Maya Jasanoff
Professora de história na Universidade Harvard, autora de três livros sobre o Império Britânico
The New York Times
Professora de história na Universidade Harvard, autora de três livros sobre o Império Britânico
The New York Times
Frank Augstein |
Tradução / "O final de uma era" será uma observação repetida amplamente por comentaristas analisando o reinado da rainha Elizabeth 2ª, que bateu tantos recordes. Como todos os monarcas, ela foi ao mesmo tempo um indivíduo e uma instituição.
Elizabeth tinha um aniversário diferente para cada papel: o aniversário real de seu nascimento, em abril, e um aniversário oficial, em junho —e, apesar de conservar seu nome pessoal como rainha, ostentou títulos diferentes dependendo de onde em seus domínios se encontrava.
Elizabeth era tão destituída de opiniões e emoções em público quando suas bolsas onipresentes seriam destituídas de objetos comuns como carteira, chaves e telefone. Sabemos pouco sobre sua vida interior, exceto por seu amor por cavalos e cães —fato que deu a Helen Mirren, Olivia Colman e Claire Foy plateias fascinadas com os insights que encenaram.
A rainha encarnou um engajamento profundo e sincero com seus deveres —seu derradeiro ato público foi nomear sua 15ª primeira-ministra—, e será justamente chorada pela constância incansável com que os cumpriu. Ela tem sido um monumento de estabilidade, e sua morte, que ocorreu em tempos já turbulentos, vai transmitir ondas de tristeza por todo o mundo.
Mas não devemos romantizar sua era. Pois a rainha foi também uma imagem: o rosto de uma nação que, ao longo de seu reinado, assistiu à dissolução do Império Britânico quase inteiro e tendo sua influência global fortemente reduzida. Tanto intencionalmente quanto pelo acaso de sua vida longa, sua presença como chefe de Estado e da Commonwealth ergueu uma fachada tradicionalista impávida ocultando décadas de turbulência violenta. Desse modo, a rainha ajudou a obscurecer uma história sangrenta de descolonização cujas proporções e legados ainda não foram plenamente reconhecidos.
Elizabeth tornou-se rainha no pós-guerra, quando o açúcar era racionado e escombros ainda estavam sendo removidos. Jornalistas descreveram a jovem de 25 anos como uma fênix que se erguia numa nova era elizabetana. Uma analogia inevitável e significativa: a primeira era elizabetana, no século 16, assinalou a emergência da Inglaterra, de Estado de segundo grau para potência ultramarina. Elizabeth 1ª expandiu a Marinha e deitou as bases de um império transcontinental.

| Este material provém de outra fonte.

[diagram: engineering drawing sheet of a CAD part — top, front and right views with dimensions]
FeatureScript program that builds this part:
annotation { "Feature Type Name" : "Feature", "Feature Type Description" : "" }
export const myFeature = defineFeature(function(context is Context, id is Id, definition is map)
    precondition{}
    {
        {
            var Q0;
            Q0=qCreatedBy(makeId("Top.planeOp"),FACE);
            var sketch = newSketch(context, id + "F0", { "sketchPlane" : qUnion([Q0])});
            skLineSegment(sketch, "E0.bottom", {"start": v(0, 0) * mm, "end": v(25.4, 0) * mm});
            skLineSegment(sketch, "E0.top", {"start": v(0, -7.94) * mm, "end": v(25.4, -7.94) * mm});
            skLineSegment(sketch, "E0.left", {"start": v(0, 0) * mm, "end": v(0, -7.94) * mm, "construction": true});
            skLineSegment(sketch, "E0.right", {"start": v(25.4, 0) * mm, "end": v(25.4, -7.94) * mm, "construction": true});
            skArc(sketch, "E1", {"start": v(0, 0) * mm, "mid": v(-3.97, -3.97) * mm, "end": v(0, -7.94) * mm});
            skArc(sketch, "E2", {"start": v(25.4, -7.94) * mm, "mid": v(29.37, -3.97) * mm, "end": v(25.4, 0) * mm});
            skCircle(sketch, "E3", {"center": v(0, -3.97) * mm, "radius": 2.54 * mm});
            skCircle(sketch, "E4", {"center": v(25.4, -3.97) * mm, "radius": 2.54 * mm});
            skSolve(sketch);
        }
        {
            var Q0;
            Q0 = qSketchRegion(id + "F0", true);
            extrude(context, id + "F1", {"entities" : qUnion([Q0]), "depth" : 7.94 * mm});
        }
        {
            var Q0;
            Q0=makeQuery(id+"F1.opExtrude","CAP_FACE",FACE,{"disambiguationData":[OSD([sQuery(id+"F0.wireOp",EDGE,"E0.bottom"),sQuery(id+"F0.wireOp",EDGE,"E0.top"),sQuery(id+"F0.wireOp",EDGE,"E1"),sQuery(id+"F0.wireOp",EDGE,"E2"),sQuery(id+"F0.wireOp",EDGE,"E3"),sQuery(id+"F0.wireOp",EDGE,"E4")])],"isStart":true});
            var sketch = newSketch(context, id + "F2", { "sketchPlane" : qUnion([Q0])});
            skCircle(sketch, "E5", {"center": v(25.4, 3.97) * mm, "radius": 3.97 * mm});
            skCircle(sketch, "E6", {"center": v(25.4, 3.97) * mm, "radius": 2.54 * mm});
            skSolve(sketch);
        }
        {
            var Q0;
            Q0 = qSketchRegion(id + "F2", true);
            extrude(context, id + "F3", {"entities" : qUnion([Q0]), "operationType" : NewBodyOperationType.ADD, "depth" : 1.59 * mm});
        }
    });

Elizabeth 2ª cresceu numa família real cujo significado no império crescera ao mesmo tempo que a autoridade política em casa encolhia. A monarquia reinava sobre uma lista sempre crescente de colônias, incluindo Hong Kong (1842), Índia (1858) e Jamaica (1866). Membros da família real faziam lautas viagens cerimoniais percorrendo as colônias e presenteando governantes asiáticos e africanos com uma sopa de letrinhas de ordens e condecorações.
Em 1947 a então princesa festejou seu 21º aniversário numa tour real na África do Sul, proferindo um discurso muito citado em que prometeu que sua vida inteira, "longa ou curta", seria dedicada ao serviço dos súditos e da "grande família imperial". Ela estava em outra tour real, no Quênia, quando foi informada da morte do pai.
No dia da coroação, em 1953, The Times divulgou orgulhosamente a notícia da primeira escalada bem-sucedida até o pico do monte Everest como "um presságio feliz e vigoroso de outra era elizabetana". Não obstante o tom imperialista da notícia, a rainha Elizabeth 2ª herdou e sustentou uma monarquia imperial ao assumir o título de chefe da Commonwealth.
"A Commonwealth não guarda semelhança com os impérios do passado", ela insistiu em sua mensagem de Natal de 1953. Sua história sugere o contrário. Imaginado como coalizão de colônias "brancas" promovida pelo então premiê sul-africano Jan Smuts, o grupo nasceu de uma concepção racista e paternalista do domínio britânico como forma de tutela, educando as colônias para que pudessem assumir as responsabilidades plenas da autonomia. Reconfigurada em 1949 para incluir repúblicas asiáticas recém-independentes, a Commonwealth foi a sequência do império e um veículo para preservar a influência internacional da Grã-Bretanha.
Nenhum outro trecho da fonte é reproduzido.